** Opening Data listing block **

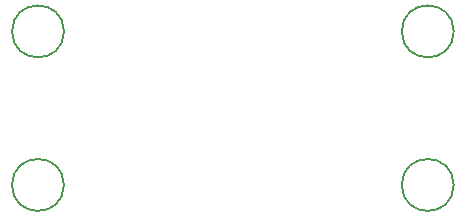
<source format=gbr>
%TF.GenerationSoftware,KiCad,Pcbnew,(6.0.4-0)*%
%TF.CreationDate,2023-08-08T10:08:02-06:00*%
%TF.ProjectId,howland,686f776c-616e-4642-9e6b-696361645f70,rev?*%
%TF.SameCoordinates,Original*%
%TF.FileFunction,Other,Comment*%
%FSLAX46Y46*%
G04 Gerber Fmt 4.6, Leading zero omitted, Abs format (unit mm)*
G04 Created by KiCad (PCBNEW (6.0.4-0)) date 2023-08-08 10:08:02*
%MOMM*%
%LPD*%
G01*
G04 APERTURE LIST*
%ADD10C,0.150000*%
G04 APERTURE END LIST*
D10*
%TO.C,MH1*%
X105200000Y-84000000D02*
G75*
G03*
X105200000Y-84000000I-2200000J0D01*
G01*
%TO.C,MH2*%
X138200000Y-84000000D02*
G75*
G03*
X138200000Y-84000000I-2200000J0D01*
G01*
%TO.C,MH3*%
X105200000Y-97000000D02*
G75*
G03*
X105200000Y-97000000I-2200000J0D01*
G01*
%TO.C,MH4*%
X138200000Y-97000000D02*
G75*
G03*
X138200000Y-97000000I-2200000J0D01*
G01*
%TD*%
M02*

</source>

** Closing Data listing block **

What the exercise asks: Without including any picture, retype the entries exactly.

Output for this task:
<source format=gbr>
%TF.GenerationSoftware,KiCad,Pcbnew,(6.0.4-0)*%
%TF.CreationDate,2023-08-08T10:08:02-06:00*%
%TF.ProjectId,howland,686f776c-616e-4642-9e6b-696361645f70,rev?*%
%TF.SameCoordinates,Original*%
%TF.FileFunction,Other,Comment*%
%FSLAX46Y46*%
G04 Gerber Fmt 4.6, Leading zero omitted, Abs format (unit mm)*
G04 Created by KiCad (PCBNEW (6.0.4-0)) date 2023-08-08 10:08:02*
%MOMM*%
%LPD*%
G01*
G04 APERTURE LIST*
%ADD10C,0.150000*%
G04 APERTURE END LIST*
D10*
%TO.C,MH1*%
X105200000Y-84000000D02*
G75*
G03*
X105200000Y-84000000I-2200000J0D01*
G01*
%TO.C,MH2*%
X138200000Y-84000000D02*
G75*
G03*
X138200000Y-84000000I-2200000J0D01*
G01*
%TO.C,MH3*%
X105200000Y-97000000D02*
G75*
G03*
X105200000Y-97000000I-2200000J0D01*
G01*
%TO.C,MH4*%
X138200000Y-97000000D02*
G75*
G03*
X138200000Y-97000000I-2200000J0D01*
G01*
%TD*%
M02*

</source>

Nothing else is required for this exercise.